For certain kinds of scientific exploration of the deep sea and lunar environments, mobility of the research platform is essential. Historically, remote landers deployed to planetary bodies and to the bottom of the world’s oceans have been fixed in a particular location and have not been capable of movement. Progressively, the trend in both deep sea and planetary research has been to develop mobile systems capable of investigating environmental change over a range of spatial scales. The latest generation of Mars rovers, the Jacobs University Bremen Deep Sea Crawler and the various Autonomous Underwater Vehicles (AUV’s) operated by many marine research institutes are examples of this.

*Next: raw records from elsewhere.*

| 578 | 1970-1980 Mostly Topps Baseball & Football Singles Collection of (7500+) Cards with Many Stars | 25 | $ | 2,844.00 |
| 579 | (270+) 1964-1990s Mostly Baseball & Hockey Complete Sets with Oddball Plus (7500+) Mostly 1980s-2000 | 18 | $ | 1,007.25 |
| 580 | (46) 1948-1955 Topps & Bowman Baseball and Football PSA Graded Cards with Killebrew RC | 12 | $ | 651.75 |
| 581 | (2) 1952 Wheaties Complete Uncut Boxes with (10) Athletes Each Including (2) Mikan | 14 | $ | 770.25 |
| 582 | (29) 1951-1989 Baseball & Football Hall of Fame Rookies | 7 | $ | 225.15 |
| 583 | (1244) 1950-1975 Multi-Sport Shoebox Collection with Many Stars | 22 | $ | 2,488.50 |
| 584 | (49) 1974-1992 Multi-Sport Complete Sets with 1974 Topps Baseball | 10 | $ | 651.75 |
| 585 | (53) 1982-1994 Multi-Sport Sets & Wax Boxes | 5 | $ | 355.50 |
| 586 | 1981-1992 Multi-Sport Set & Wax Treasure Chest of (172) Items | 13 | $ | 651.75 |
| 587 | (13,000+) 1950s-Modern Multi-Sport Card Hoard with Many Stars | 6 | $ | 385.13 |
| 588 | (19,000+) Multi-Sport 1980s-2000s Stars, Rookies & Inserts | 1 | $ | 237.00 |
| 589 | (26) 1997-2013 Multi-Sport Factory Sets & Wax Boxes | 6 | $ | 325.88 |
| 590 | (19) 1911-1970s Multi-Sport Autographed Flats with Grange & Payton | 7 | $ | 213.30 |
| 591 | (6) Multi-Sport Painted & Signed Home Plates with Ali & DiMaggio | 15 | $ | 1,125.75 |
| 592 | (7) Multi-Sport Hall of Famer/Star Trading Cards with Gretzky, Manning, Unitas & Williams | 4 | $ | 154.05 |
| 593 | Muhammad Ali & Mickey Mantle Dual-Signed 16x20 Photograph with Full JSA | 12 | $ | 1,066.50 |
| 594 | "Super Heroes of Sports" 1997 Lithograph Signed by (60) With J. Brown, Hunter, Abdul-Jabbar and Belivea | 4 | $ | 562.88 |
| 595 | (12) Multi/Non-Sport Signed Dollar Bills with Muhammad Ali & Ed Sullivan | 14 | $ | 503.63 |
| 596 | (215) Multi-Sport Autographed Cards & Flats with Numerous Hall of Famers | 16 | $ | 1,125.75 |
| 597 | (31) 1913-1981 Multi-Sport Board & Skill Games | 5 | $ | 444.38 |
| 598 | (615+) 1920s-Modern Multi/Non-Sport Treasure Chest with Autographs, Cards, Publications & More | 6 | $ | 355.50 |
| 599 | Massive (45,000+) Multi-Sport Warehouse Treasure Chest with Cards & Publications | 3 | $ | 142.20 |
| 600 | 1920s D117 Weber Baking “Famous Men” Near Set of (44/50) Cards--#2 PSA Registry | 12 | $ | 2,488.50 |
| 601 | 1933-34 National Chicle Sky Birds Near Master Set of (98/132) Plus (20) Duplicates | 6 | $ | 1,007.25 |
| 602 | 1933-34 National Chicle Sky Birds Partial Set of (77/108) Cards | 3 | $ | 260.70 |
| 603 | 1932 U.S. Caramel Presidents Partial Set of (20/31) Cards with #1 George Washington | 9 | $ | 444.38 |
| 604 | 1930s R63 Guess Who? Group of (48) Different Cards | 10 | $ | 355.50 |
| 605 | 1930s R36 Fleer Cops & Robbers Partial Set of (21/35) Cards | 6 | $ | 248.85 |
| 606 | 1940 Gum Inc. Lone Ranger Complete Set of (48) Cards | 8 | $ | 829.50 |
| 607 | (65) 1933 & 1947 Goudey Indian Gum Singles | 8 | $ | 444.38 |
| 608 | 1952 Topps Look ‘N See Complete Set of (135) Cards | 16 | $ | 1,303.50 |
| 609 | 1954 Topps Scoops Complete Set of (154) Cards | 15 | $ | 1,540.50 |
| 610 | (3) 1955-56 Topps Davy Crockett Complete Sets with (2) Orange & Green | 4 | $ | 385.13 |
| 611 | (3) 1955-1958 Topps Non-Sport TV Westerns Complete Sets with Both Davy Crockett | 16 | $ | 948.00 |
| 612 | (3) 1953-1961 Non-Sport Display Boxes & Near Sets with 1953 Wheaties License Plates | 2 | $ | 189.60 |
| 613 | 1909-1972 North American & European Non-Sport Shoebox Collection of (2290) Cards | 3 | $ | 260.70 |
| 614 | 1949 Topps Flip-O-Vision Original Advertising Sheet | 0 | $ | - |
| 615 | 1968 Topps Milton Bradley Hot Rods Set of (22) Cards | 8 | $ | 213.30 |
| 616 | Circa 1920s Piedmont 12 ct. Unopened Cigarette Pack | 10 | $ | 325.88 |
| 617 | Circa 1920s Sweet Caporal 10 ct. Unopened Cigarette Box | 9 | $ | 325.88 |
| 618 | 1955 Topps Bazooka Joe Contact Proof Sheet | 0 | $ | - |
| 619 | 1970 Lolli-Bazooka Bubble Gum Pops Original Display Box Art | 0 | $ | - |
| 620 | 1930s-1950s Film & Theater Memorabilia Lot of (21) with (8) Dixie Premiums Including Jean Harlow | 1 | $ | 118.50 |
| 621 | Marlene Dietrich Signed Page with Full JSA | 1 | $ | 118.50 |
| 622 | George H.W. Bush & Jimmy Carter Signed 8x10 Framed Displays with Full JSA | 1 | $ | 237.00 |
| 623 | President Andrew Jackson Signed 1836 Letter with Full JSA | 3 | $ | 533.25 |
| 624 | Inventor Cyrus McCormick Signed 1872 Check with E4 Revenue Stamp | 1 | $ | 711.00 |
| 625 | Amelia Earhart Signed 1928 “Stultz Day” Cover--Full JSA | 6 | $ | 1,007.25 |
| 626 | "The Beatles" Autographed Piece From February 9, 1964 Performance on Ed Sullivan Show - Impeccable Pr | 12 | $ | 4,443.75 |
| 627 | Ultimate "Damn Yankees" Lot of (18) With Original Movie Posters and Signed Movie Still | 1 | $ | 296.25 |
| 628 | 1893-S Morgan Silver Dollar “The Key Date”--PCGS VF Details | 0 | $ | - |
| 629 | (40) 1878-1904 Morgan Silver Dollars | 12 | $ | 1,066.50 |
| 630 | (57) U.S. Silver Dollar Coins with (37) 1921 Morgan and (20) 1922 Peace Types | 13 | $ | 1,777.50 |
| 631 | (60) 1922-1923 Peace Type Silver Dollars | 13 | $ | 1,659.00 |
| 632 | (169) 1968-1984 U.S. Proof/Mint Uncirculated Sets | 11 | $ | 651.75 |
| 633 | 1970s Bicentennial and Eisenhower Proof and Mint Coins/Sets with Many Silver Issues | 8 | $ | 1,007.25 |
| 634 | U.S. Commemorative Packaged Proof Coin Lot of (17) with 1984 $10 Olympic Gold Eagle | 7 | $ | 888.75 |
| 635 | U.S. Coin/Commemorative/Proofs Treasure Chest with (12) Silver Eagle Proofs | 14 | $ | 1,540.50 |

Within the ROBEX community new techniques to aid mobility in the deep sea and in lunar environments are being developed. New techniques in mapping around vehicles automatically from image data alone are in development and several new vehicle designs are being investigated to best access extreme environments.
The deep Sea Hybrid Rover (H-ROV, Fig 1) is under development by Marum and other ROBEX partners, and will be capable of exploring the under ice environment semi-autonomously using thrusters, and the Jacobs University Bremen Deep Sea Crawler is capable of exploring the seabed using caterpillar tracks (Fig. 2). The applicability of these two systems for autonomous operations in the sea is being investigated.

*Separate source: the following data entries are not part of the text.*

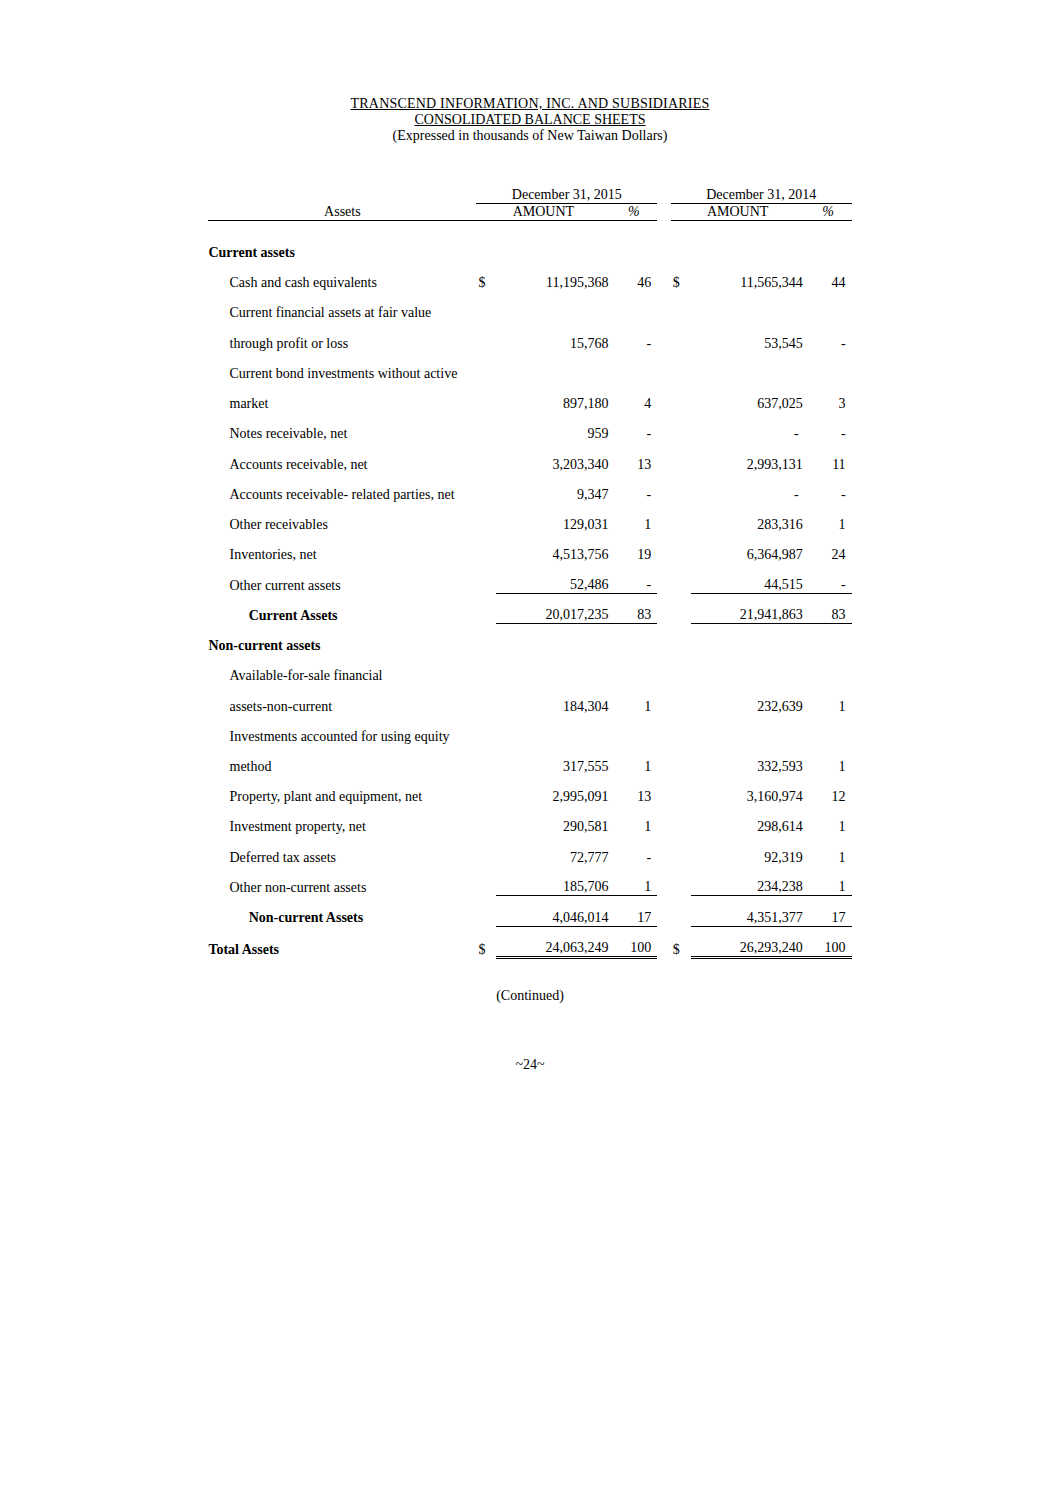TRANSCEND INFORMATION, INC. AND SUBSIDIARIES
CONSOLIDATED BALANCE SHEETS
(Expressed in thousands of New Taiwan Dollars)
| | December 31, 2015 | | December 31, 2014 |
| Assets | AMOUNT | % | | AMOUNT | % |
| Current assets | | | | | | | |
| Cash and cash equivalents | $ | 11,195,368 | 46 | | $ | 11,565,344 | 44 |
| Current financial assets at fair value | | | | | | | |
| through profit or loss | | 15,768 | - | | | 53,545 | - |
| Current bond investments without active | | | | | | | |
| market | | 897,180 | 4 | | | 637,025 | 3 |
| Notes receivable, net | | 959 | - | | | - | - |
| Accounts receivable, net | | 3,203,340 | 13 | | | 2,993,131 | 11 |
| Accounts receivable- related parties, net | | 9,347 | - | | | - | - |
| Other receivables | | 129,031 | 1 | | | 283,316 | 1 |
| Inventories, net | | 4,513,756 | 19 | | | 6,364,987 | 24 |
| Other current assets | | 52,486 | - | | | 44,515 | - |
| Current Assets | | 20,017,235 | 83 | | | 21,941,863 | 83 |
| Non-current assets | | | | | | | |
| Available-for-sale financial | | | | | | | |
| assets-non-current | | 184,304 | 1 | | | 232,639 | 1 |
| Investments accounted for using equity | | | | | | | |
| method | | 317,555 | 1 | | | 332,593 | 1 |
| Property, plant and equipment, net | | 2,995,091 | 13 | | | 3,160,974 | 12 |
| Investment property, net | | 290,581 | 1 | | | 298,614 | 1 |
| Deferred tax assets | | 72,777 | - | | | 92,319 | 1 |
| Other non-current assets | | 185,706 | 1 | | | 234,238 | 1 |
| Non-current Assets | | 4,046,014 | 17 | | | 4,351,377 | 17 |
| Total Assets | $ | 24,063,249 | 100 | | $ | 26,293,240 | 100 |
(Continued)
~24~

For the moon, the ROBEX pilot Active Seismic network (ASN, Fig. 3) Moon scenario requires travelling distances in the 10 km range over more or less moderate surface area which makes a wheeled rover the favourite vehicle of choice. Power storage, data transfer and communication with a base Lander, and autonomous navigation have been regarded as key design options. Geometric and structural sizing, the right choice of suspension and locomotion concepts (suspension kinematics, motorization, wheels) are of primary interest and under further study. This investigation goes hand in hand with the robotic arm design (WP 3300) attached to the rover and the development of seismic instruments to be carried by the rover and manipulated by the arm. Besides the more traditional wheeled mobile systems, which surely have their advantages in moderately shaped terrains while transporting several instruments to be deployed and retrieved to and from ground, non-wheeled systems for very uneven and rocky terrains like legged crawlers are also within the scope of ROBEX. The existing DLR legged crawler will be studied further for potential use in Moon exploration scenarios. To extend the capabilities of future six-legged exploration robots towards robust rapid locomotion, DLR has simulated and analysed several simplified models (planar and 3D) that employ passive compliant elements within the legs. One of the goals within ROBEX is to find mechanical structures that show intrinsic self-stabilizing properties and thus help to reduce the complexity of control.